Ultraviolet by R.J. Anderson
My rating: 4 of 5 stars
If I remember right, this was compared to one of my favorite books by an author I read for the first time (and I think a debut?): The Unbecoming of Maya Dryer. And I see why, although for me what comes to mind are two other books (one I did not finish yet). These are both taking place in a mental institution, as does this one: I Never Promised You a Rose Garden and Red Orc's Rage.
All highly recommended (even though I did yet finish "... Rose Garden").
Farmer's "Red Orc's Rage" has a similar concept like this one, I do not count that as a spoiler, at least I hope not, or that most will not know both. Farmer will probably be read after reading the first 5 books in the "Word of tiers"-series, without knowledge of that, it might seem overly weird.
So, how about reviewing this one without spoiling anything?
A bit short, but there is a sequel, which I have already bought, when I bought this one.
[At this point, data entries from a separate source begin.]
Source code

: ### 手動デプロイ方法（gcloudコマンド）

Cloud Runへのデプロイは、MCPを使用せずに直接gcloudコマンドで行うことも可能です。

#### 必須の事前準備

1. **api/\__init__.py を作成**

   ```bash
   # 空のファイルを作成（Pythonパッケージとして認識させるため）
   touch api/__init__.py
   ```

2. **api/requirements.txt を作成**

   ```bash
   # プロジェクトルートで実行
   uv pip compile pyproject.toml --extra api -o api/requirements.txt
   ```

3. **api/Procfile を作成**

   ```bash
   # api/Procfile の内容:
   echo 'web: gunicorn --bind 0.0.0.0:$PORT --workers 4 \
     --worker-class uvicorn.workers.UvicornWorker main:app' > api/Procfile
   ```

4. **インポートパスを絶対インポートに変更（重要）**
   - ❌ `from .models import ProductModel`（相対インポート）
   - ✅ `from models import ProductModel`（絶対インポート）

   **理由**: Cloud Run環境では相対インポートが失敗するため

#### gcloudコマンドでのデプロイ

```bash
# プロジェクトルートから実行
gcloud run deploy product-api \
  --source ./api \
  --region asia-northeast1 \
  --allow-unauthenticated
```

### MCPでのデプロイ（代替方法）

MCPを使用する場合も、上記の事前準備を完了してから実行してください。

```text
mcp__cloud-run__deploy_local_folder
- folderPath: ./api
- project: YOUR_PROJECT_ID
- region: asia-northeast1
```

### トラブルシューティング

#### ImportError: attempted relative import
The female MC struggles with a bad thing that happened, leading to her own mother calling the police and getting her committed into an insane asylum. All this takes place in Canada, although regrettably (I like to look up places on Google Earth) some of it is made up.
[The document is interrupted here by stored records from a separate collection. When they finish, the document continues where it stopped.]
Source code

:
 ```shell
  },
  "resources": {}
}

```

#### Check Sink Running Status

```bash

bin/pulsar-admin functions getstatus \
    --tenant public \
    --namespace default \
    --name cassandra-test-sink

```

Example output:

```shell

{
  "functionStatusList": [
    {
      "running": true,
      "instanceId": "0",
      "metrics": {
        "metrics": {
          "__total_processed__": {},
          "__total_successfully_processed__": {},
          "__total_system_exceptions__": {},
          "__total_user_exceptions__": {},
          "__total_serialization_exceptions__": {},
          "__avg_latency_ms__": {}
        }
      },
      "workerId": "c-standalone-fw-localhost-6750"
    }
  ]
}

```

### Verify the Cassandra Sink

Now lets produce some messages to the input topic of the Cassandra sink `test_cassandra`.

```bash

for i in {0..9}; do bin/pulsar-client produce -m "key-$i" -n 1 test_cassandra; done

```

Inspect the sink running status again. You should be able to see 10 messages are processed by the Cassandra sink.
Alison (the heroine) reveals on the first page that she has killed someone. This sets the stage for her twisted journey inside the Asylum, given drugs, questioned by police and her doctor, bullied by inmates and constantly thinking about what happened and what to reveal and what to do.
Another doctor, Faraday (sic!), helps her and diagnoses her conditions. Just then you think, it might get in a romance direction, the story takes a left exit and reveals how much Alison (and the reader) does not know, I have not guessed most twists, so thats a plus.
Another twist, and then - the ending, which is ok for me, open enough for a sequel, rather realistic (for me, others may think different).
Although I do not see too many similarities to Mara Dryer, this is good, not totally 5 stars, but 4 highly recommended and I will surely read the next book after taking a breather with something different. As a trilogy it could be as earth-shattering as Mara Dryer, but I think it was planned for two books, with the second book taking another turn, if I guess right.